CONSIGNES DE L'EXERCICE =>
• A. Extrayez de la présentation du Journal Okapi le passage allant de « Elle répond à » jusqu'à « et avec discernement. » inclus.
• B. D'après la présentation du Journal Okapi, à quelle question pratique répond la carte au cœur d'Okapi Compass ?
• C. Indiquez, s'il vous plaît, si chacune de ces affirmations concorde avec la présentation du Journal Okapi, en répondant oui ou non et en citant les mots décisifs du texte. (i) Le Journal propose un classement de destinations. (ii) Le Journal souhaite publier lentement. (iii) Certains lieux se comprennent en quelques photographies.
══ TEXTE À ANALYSER
Bienvenue · 01
Bienvenue dans le Journal Okapi
Une introduction à notre ligne éditoriale : pourquoi nous avons créé le Journal, ce que vous y trouverez et le type de récits de voyage auquel nous croyons.

Une autre manière d’écrire le voyage
Le Journal Okapi accueille une autre forme de récit de voyage.
Pas un classement de destinations. Pas une suite de recommandations rapides. Pas une course vers le prochain lieu que tout le monde devrait voir.
Il rassemble plutôt des réflexions sur des lieux, des idées et la qualité d’attention nécessaire pour en faire réellement l’expérience.
Nous pensons que certains lieux ne se comprennent ni en quelques photographies ni dans une courte description. Ils se révèlent avec le temps, dans les petits détails et dans la manière dont ils nous invitent à ralentir.

Pourquoi un journal ?
La carte au cœur d’Okapi Compass est un outil.
Elle répond à une question pratique :
Où puis-je aller ?
Le Journal en explore une autre :
Comment devrais-je envisager d’y aller ?
Dans ce qu’il a de meilleur, le récit de voyage ne se limite pas à la logistique ou aux recommandations. Il cherche à saisir le caractère d’un lieu : son rythme, son atmosphère, son histoire et ce qu’il demande à celles et ceux qui le visitent.
Nous pensons que cette forme d’écriture a une valeur propre.
Pas seulement parce qu’elle peut inspirer votre prochain voyage, mais parce qu’elle peut changer la façon dont vous regardez les lieux une fois sur place.

Ce que vous trouverez ici
Nous souhaitons publier lentement et avec discernement.
════
══ ENTRÉES RÉPERTORIÉES
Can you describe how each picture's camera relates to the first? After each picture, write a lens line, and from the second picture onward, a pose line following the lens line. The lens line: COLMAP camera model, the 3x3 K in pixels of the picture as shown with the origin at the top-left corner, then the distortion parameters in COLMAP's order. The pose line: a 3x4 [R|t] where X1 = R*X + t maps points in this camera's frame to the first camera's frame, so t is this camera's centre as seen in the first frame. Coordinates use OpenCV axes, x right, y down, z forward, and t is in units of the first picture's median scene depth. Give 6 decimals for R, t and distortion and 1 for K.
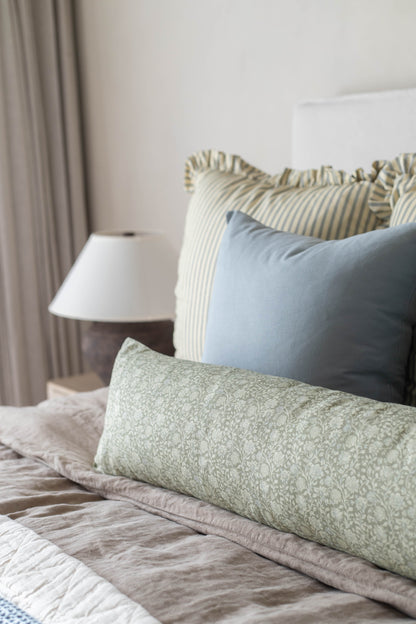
lens RADIAL K [[929.6, 0, 208.0], [0, 929.6, 312.0], [0, 0, 1]] dist [-0.002053, 0.037018]
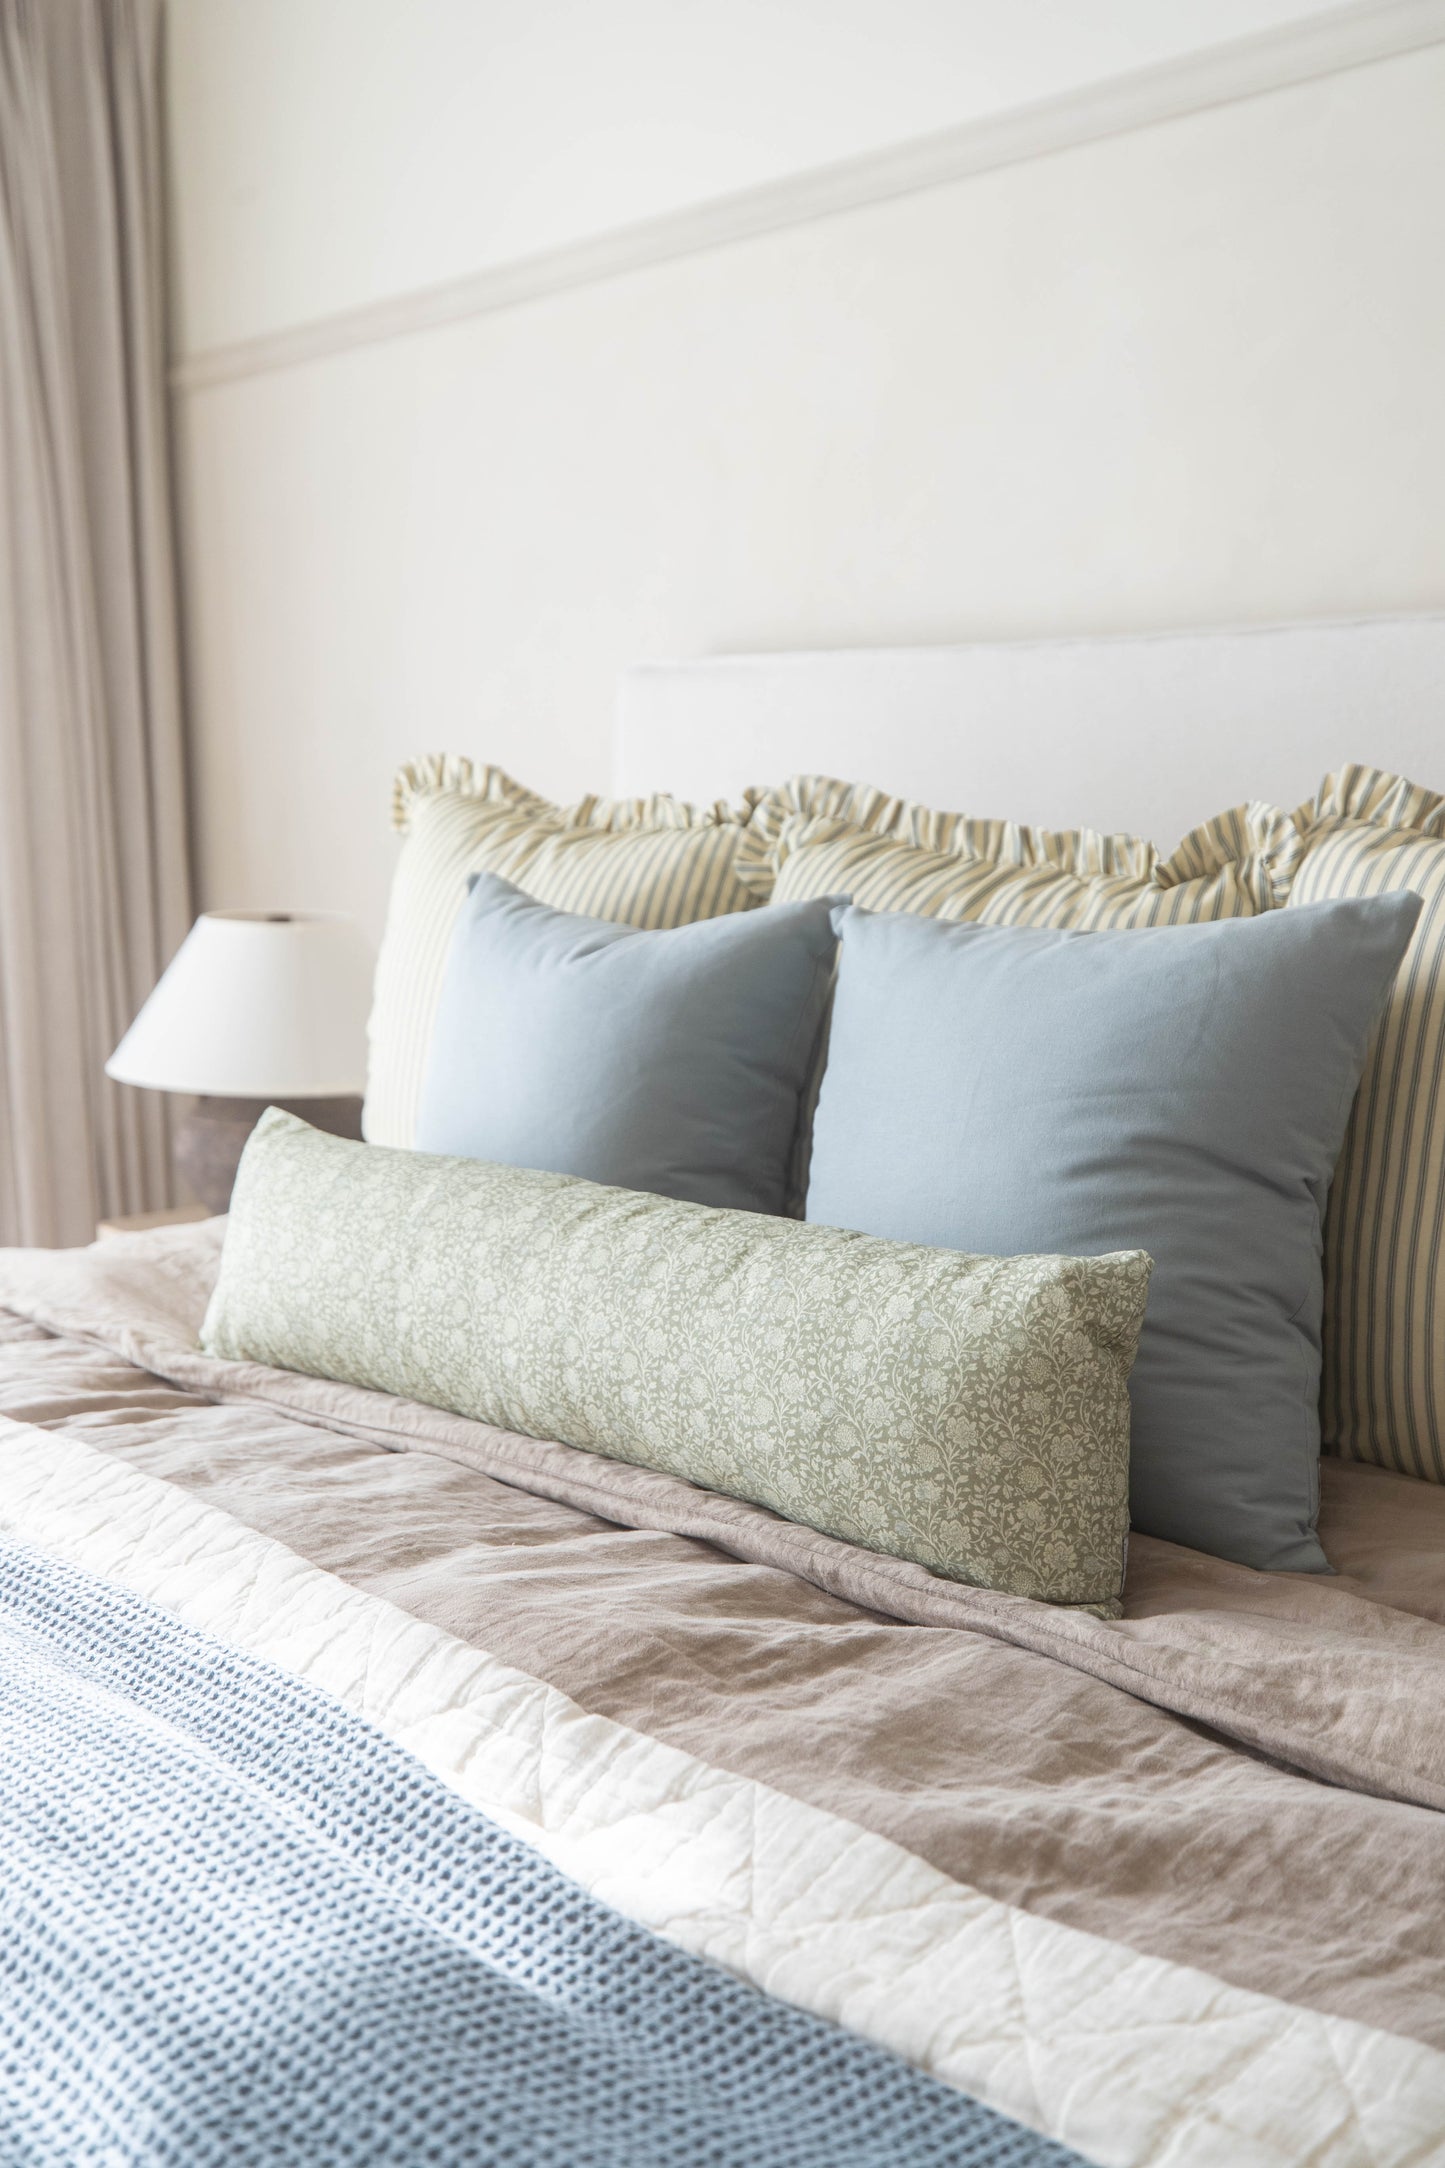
lens RADIAL K [[2118.2, 0, 722.5], [0, 2118.2, 1084.0], [0, 0, 1]] dist [0.005771, 0.004953]
pose [[0.992479, 0.019605, 0.120838, 0.027761], [-0.017646, 0.999695, -0.017260, 0.038546], [-0.121139, 0.014997, 0.992522, -0.270729]]
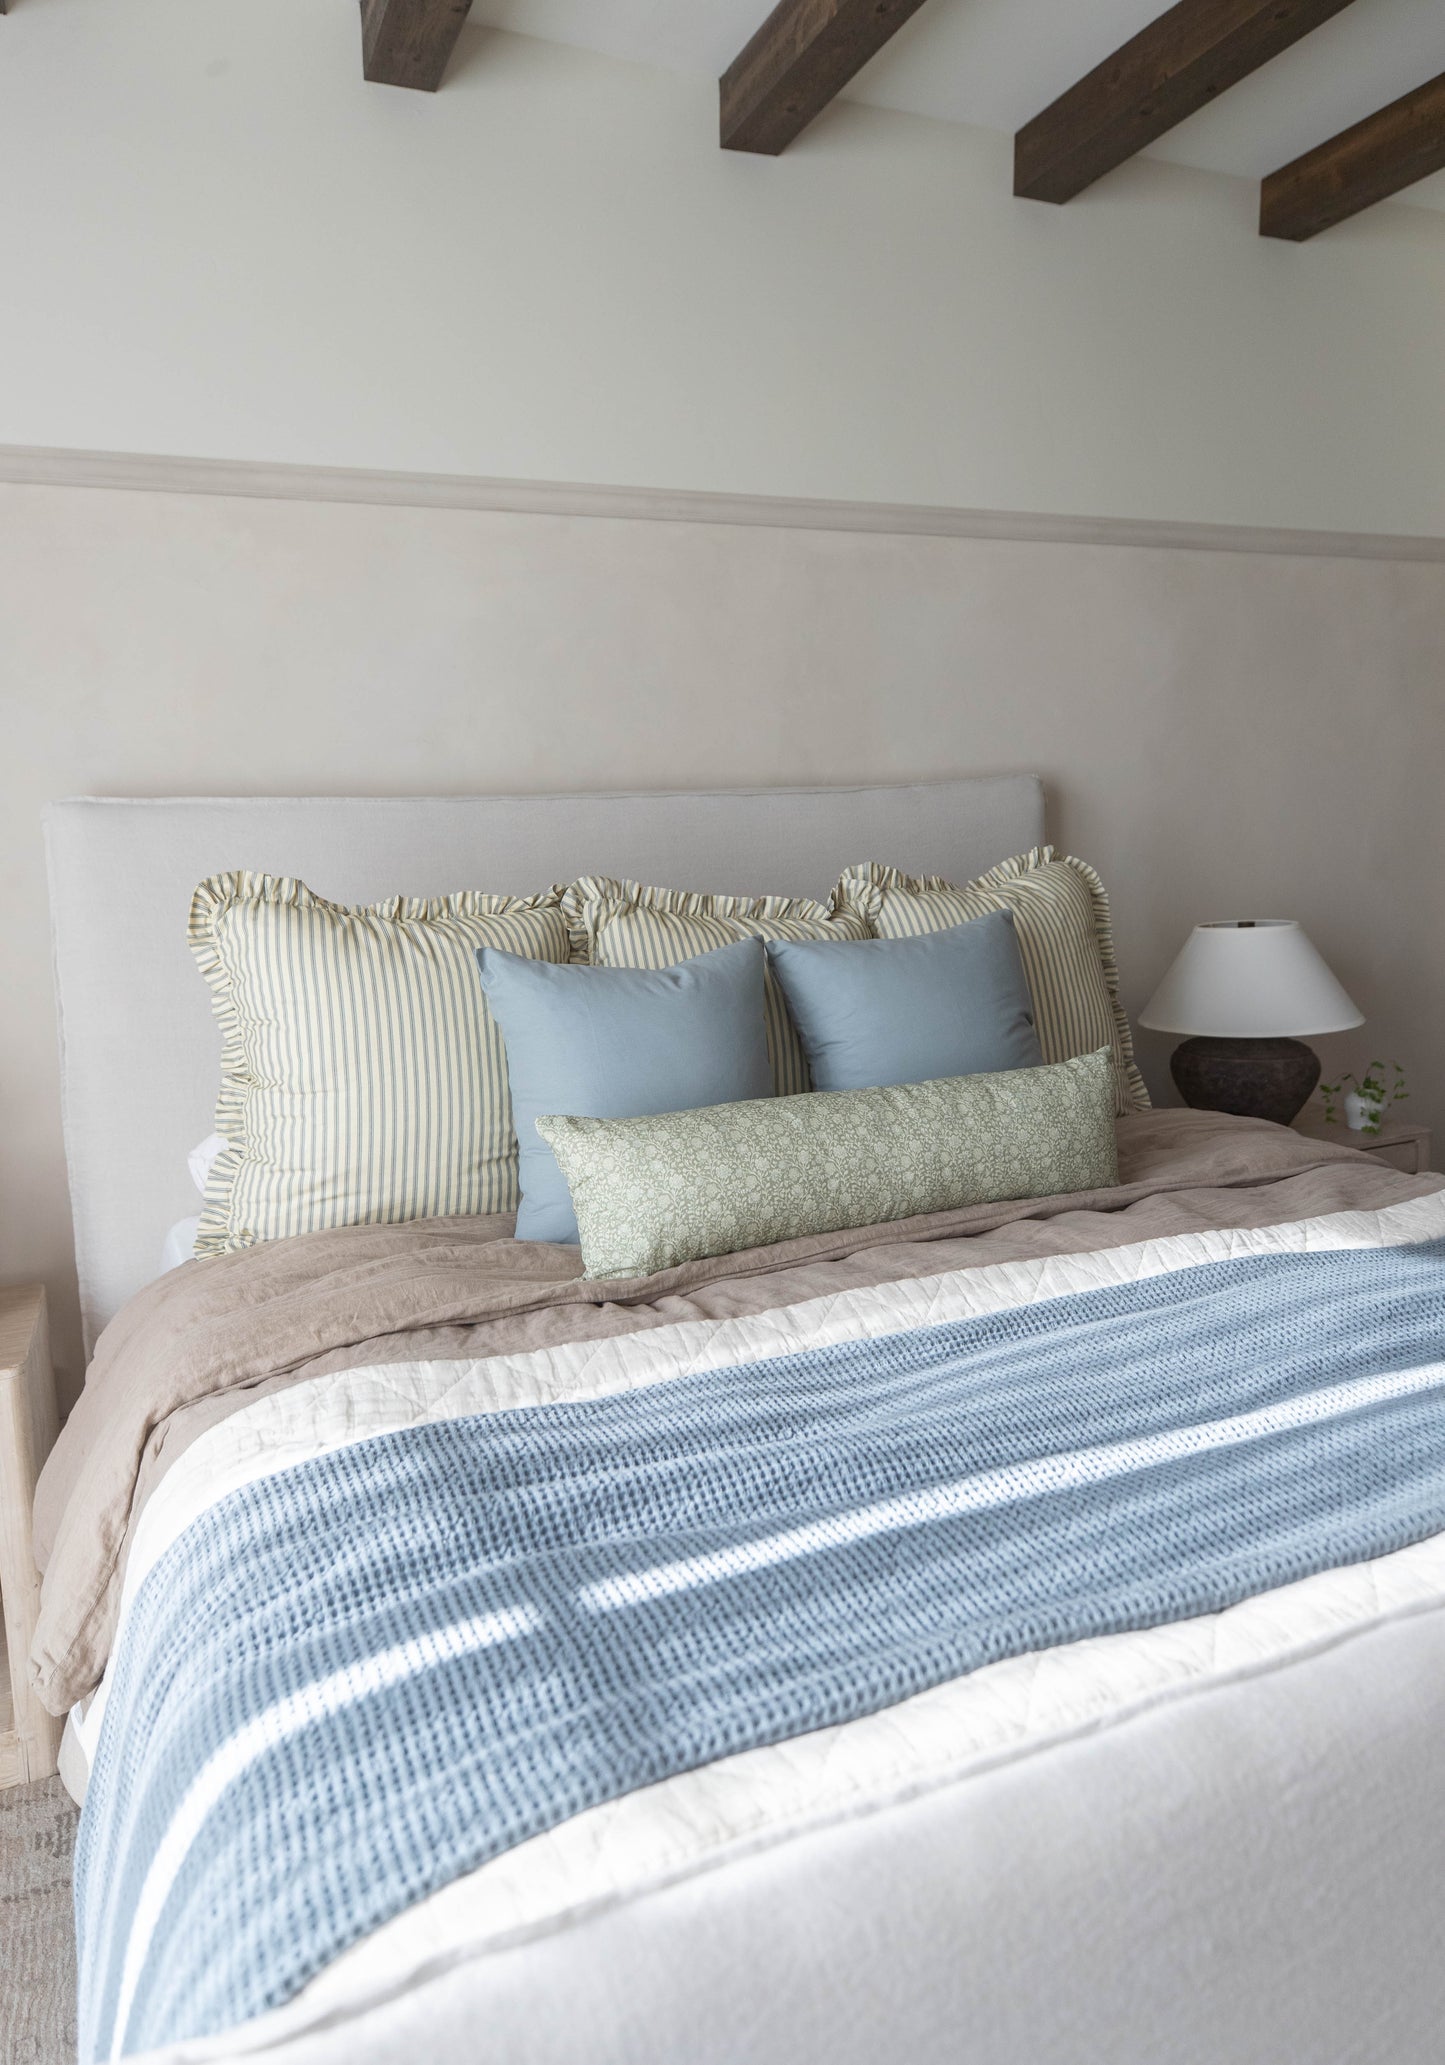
lens RADIAL K [[1381.2, 0, 723.0], [0, 1381.2, 997.6], [0, 0, 1]] dist [0.002625, 0.003559]
pose [[0.239353, -0.072026, 0.968257, -1.402395], [0.170693, 0.984834, 0.031064, -0.093865], [-0.955811, 0.157839, 0.248017, 0.717074]]
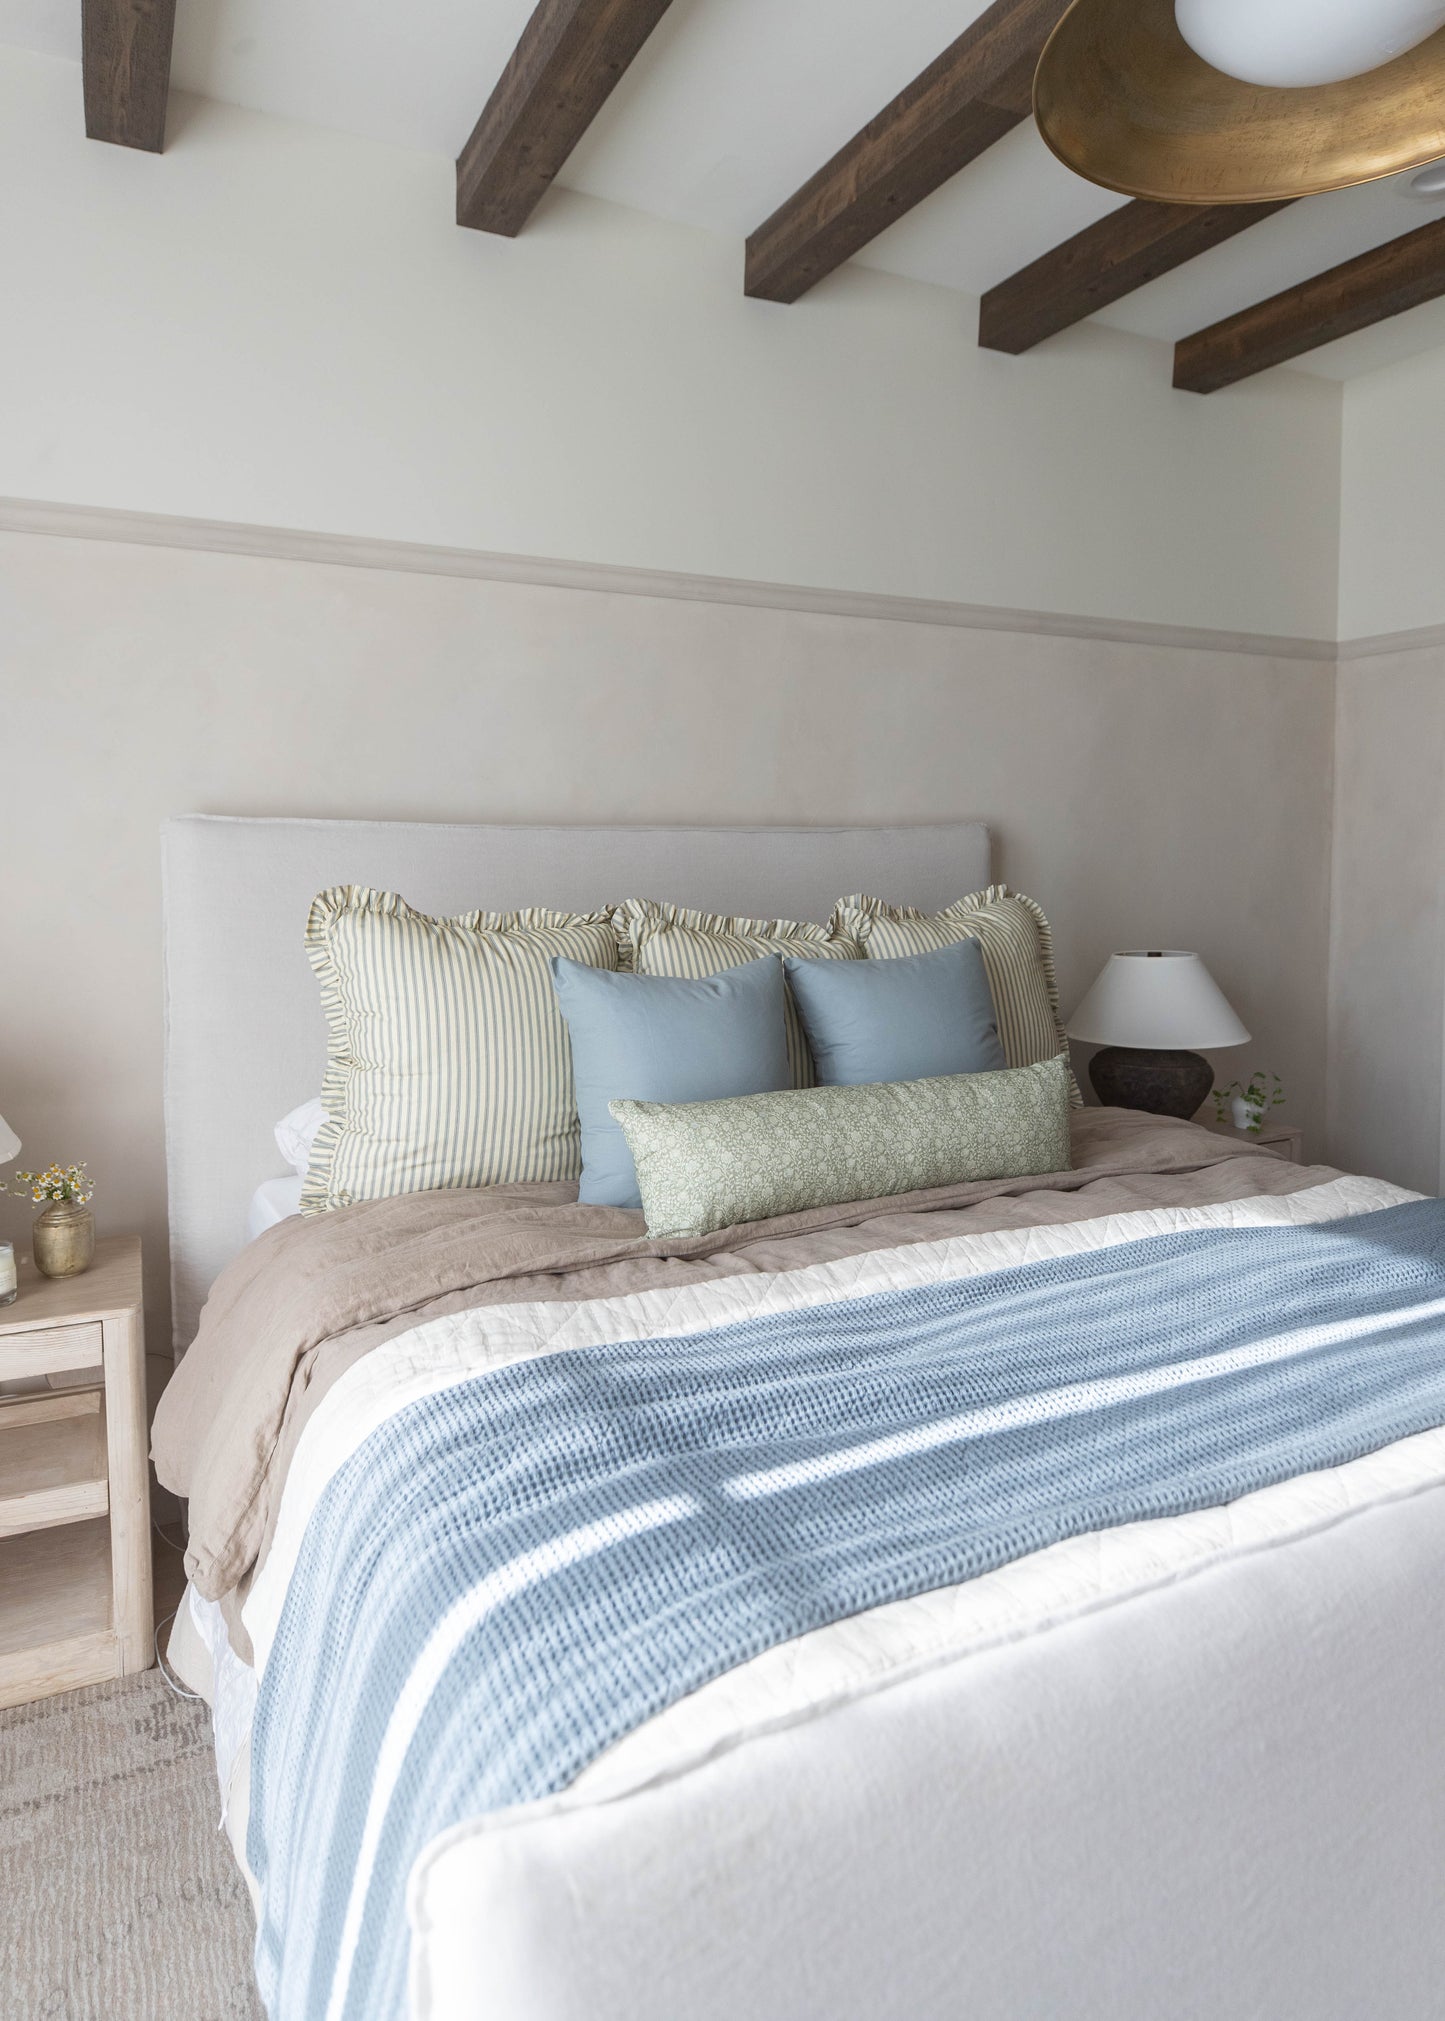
lens RADIAL K [[1224.1, 0, 718.8], [0, 1224.1, 951.8], [0, 0, 1]] dist [0.013879, -0.001021]
pose [[0.186298, -0.028820, 0.982070, -1.530817], [0.138081, 0.990417, 0.002871, -0.128211], [-0.972742, 0.135070, 0.188492, 0.829224]]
════
CORRIGÉ DE L'EXERCICE =>
• A.
Elle répond à une question pratique :
Où puis-je aller ?
Le Journal en explore une autre :
Comment devrais-je envisager d’y aller ?
Dans ce qu’il a de meilleur, le récit de voyage ne se limite pas à la logistique ou aux recommandations. Il cherche à saisir le caractère d’un lieu : son rythme, son atmosphère, son histoire et ce qu’il demande à celles et ceux qui le visitent.
Nous pensons que cette forme d’écriture a une valeur propre.
Pas seulement parce qu’elle peut inspirer votre prochain voyage, mais parce qu’elle peut changer la façon dont vous regardez les lieux une fois sur place.

Ce que vous trouverez ici
Nous souhaitons publier lentement et avec discernement.

• B. Où puis-je aller ?

• C.
(i) Non : « Pas un classement de destinations. »
(ii) Oui : « Nous souhaitons publier lentement et avec discernement. »
(iii) Non : « certains lieux ne se comprennent ni en quelques photographies ni dans une courte description »